INSTRUCTIONS TO FOLLOW
Reproduce the text lines of the data below character for character, leaving out the pictures.

DATA SHOWN
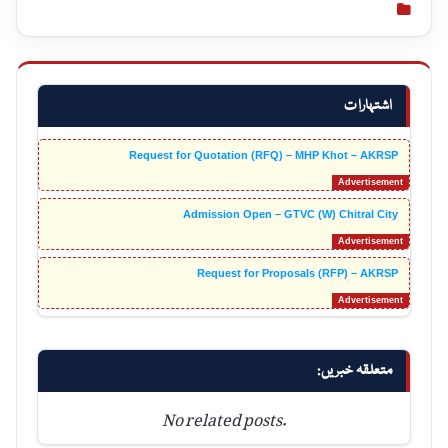
اشتہارات
Request for Quotation (RFQ) – MHP Khot – AKRSP
Admission Open – GTVC (W) Chitral City
Request for Proposals (RFP) – AKRSP
متعلقہ خبریں:
No related posts.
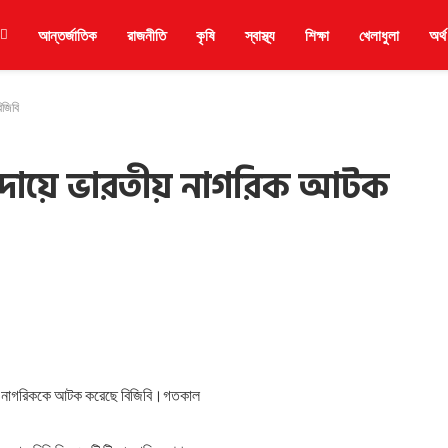
আন্তর্জাতিক
রাজনীতি
কৃষি
স্বাস্থ্য
শিক্ষা
খেলাধুলা
অর্থ
িজিবি
 দায়ে ভারতীয় নাগরিক আটক
তীয় নাগরিককে আটক করেছে বিজিবি।গতকাল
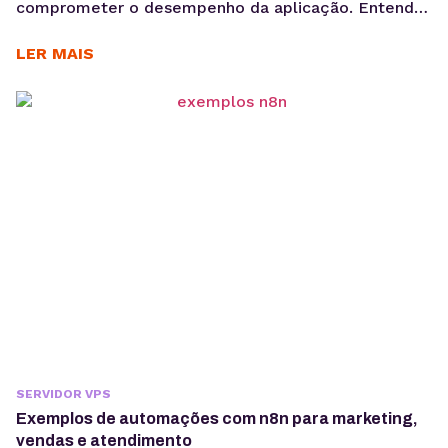
comprometer o desempenho da aplicação. Entenda
como avaliar RAM, vCPU, armazenamento e tráfego
para dimensionar a infraestrutura de forma técnica e
LER MAIS
evitar gargalos na produção. Saber como escolher
plano VPS exige uma análise que vai além do valor
mensal. Embora o preço seja um critério relevante,
ele não...
SERVIDOR VPS
Exemplos de automações com n8n para marketing,
vendas e atendimento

ANSWER BELOW
اشتہارات
Request for Quotation (RFQ) – MHP Khot – AKRSP
Admission Open – GTVC (W) Chitral City
Request for Proposals (RFP) – AKRSP
متعلقہ خبریں:
No related posts.
আন্তর্জাতিক
রাজনীতি
কৃষি
স্বাস্থ্য
শিক্ষা
খেলাধুলা
অর্থ
িজিবি
 দায়ে ভারতীয় নাগরিক আটক
তীয় নাগরিককে আটক করেছে বিজিবি।গতকাল
comprometer o desempenho da aplicação. Entenda
como avaliar RAM, vCPU, armazenamento e tráfego
para dimensionar a infraestrutura de forma técnica e
LER MAIS
evitar gargalos na produção. Saber como escolher
plano VPS exige uma análise que vai além do valor
mensal. Embora o preço seja um critério relevante,
ele não...
SERVIDOR VPS
Exemplos de automações com n8n para marketing,
vendas e atendimento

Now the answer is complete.